Entrepreneurs at bootstrapped companies have to do more with less. In an attempt to DIY it to the next phase, companies in the pre-funding stage hustle 24/7 to get noticed and land meetings with investors. But a great idea, a viable product, a wide-open market and the right inflection points won’t always get you through the door if nobody knows you exist.
Without high visibility and a solid public relations strategy, many companies never gain enough momentum to secure those key investments. Good PR can be the difference between getting funded or being completely ignored.
If you’re the founder of a pre-seed startup, you need to win over customers and investors. Investors won’t even look at your company until you can verify consumer interest and industry buzz. PR helps you achieve both.
Late-stage companies such as Uber, Squarespace and Trello have in-house PR departments and PR firms working their vast networks and skill sets to promote their brands. PR teams help businesses earn positive visibility by managing their public images, generating leads and publicizing social responsibility initiatives.
Entrepreneurs with thin wallets unable to afford PR departments or outside agencies can still pull off effective DIY strategies on a bootstrapping budget. By implementing PR tactics tailored to early-stage startups, you can build the connections and user base you need to grow. Here’s how:
1. Connect with journalists.
Although they may not be writing about you today, you’ll want journalists to cover your product launch or company news in the future. Invite them to lunch or drinks, and familiarize yourself with their work. Watch for trends, and spend time creatively thinking about ways they can cover your startup. As your launch date nears, keep them updated through embargoed news releases and exclusive information to make writing about your company a natural conclusion.
You want to form relationships with tech and industry reporters, but don’t forget about consumer writers. They’re the ones who will connect you with the right audience.
2. Network at conferences and meetups.
This is a great way to form long-standing relationships with other founders and influencers in your industry. As a founder, you represent the company, so people need to know who you are and have a face to put with your product. You can draw on these connections for references, promotional help and important introductions down the road.
3. Attract VCs through targeted media placements.
Once you’re ready to launch, push for coverage in respected publications such as VentureBeat, TechCrunch, Engadget and Crain’s New York Business. VCs look to these resources for hot investment prospects, and you want to get on their radars with favorable industry press.
4. Earn consumer-facing press.
Investors are interested in products that will sell. Consumer websites and magazines are great places to drum up audience interest and impress investors with hard stats that credit your startup’s impressive trajectory.

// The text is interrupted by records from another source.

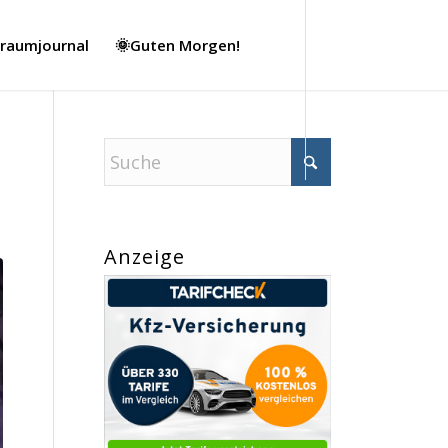
Traumjournal
🌞Guten Morgen!
Anzeige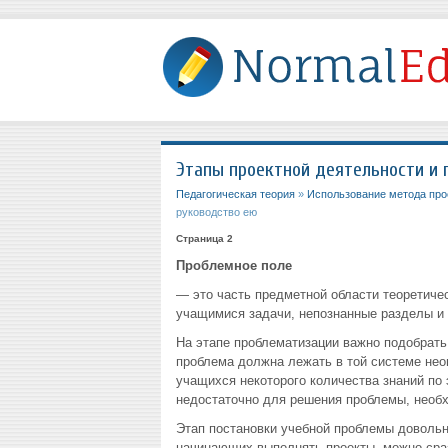
Этапы проектной деятельности и 
Педагогическая теория
»
Использование метода прое
руководство ею
Страница 2
Проблемное поле
— это часть предметной области теоретичес
учащимися задачи, непознанные разделы и 
На этапе проблематизации важно подобрать
проблема должна лежать в той системе неоп
учащихся некоторого количества знаний по 
недостаточно для решения проблемы, необ
Этап постановки учебной проблемы довольн
начинающих выполнять проекты, можно сра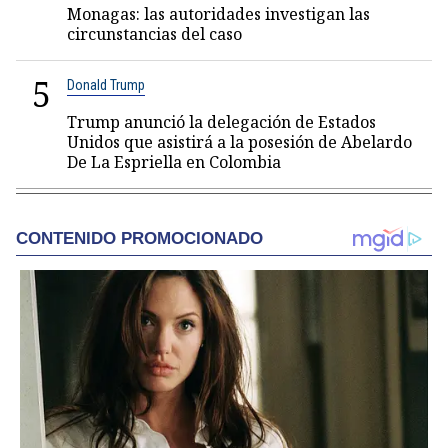
Monagas: las autoridades investigan las
circunstancias del caso
5
Donald Trump
Trump anunció la delegación de Estados
Unidos que asistirá a la posesión de Abelardo
De La Espriella en Colombia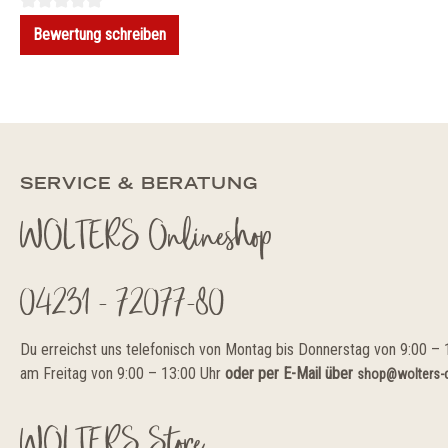
Bewertung schreiben
SERVICE & BERATUNG
WOLTERS Onlineshop
04231 - 72077-80
Du erreichst uns telefonisch von Montag bis Donnerstag von 9:00 – 
am Freitag von 9:00 – 13:00 Uhr
oder per E-Mail über
shop@wolters-c
WOLTERS Store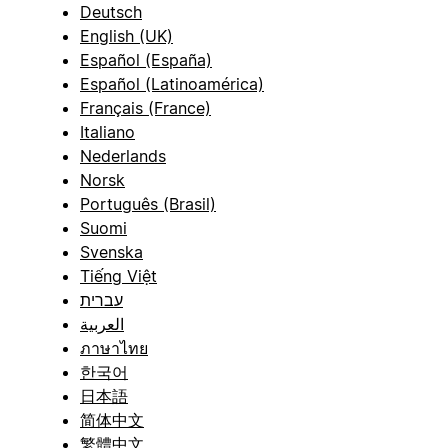
Deutsch
English (UK)
Español (España)
Español (Latinoamérica)
Français (France)
Italiano
Nederlands
Norsk
Português (Brasil)
Suomi
Svenska
Tiếng Việt
עברית
العربية
ภาษาไทย
한국어
日本語
简体中文
繁體中文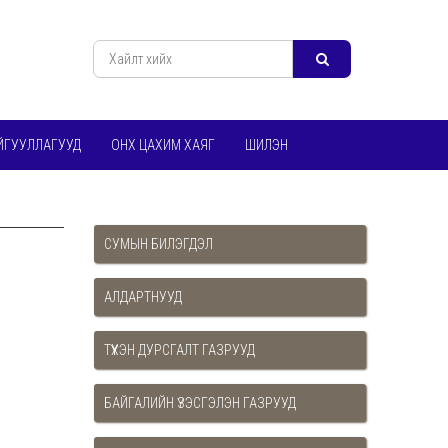
ЙГУУЛЛАГУУД
ОНХ ЦАХИМ ХАЯГ
ШИЛЭН
СУМЫН БИЛЭГДЭЛ
АЛДАРТНУУД
ТҮҮХЭН ДУРСГАЛТ ГАЗРУУД
БАЙГАЛИЙН ҮЗЭСГЭЛЭН ГАЗРУУД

Research the outlets your audience favors, and make connections with journalists there. If you’re a food startup, for example, you’ll want to target publications such as Bon Appétit magazine. If you sell baby products, shoot for Pregnancy Magazine.
5. Amplify your content.
Leverage your network and social media communities to share features, profiles and media mentions about your company. Add to important conversations, and weigh in on industry trends with your own high-quality content. You need earned media to establish visibility and get in front of the right people, but you can also create content to educate your audience on your own terms.
6. Live up to the hype.
Good PR strategies put you on the map but your in-person representation needs to align with what investors and potential clients have read about you. A sophisticated and professional appearance, a strong handshake and a confident presentation speak volumes. Investors use these social cues to evaluate whether you’ll live up to their expectations.
No magic bullet will get you in the door, but pre-seed companies can up their chances considerably by getting the right people to start talking about their concept and how it affects the lives of potential customers.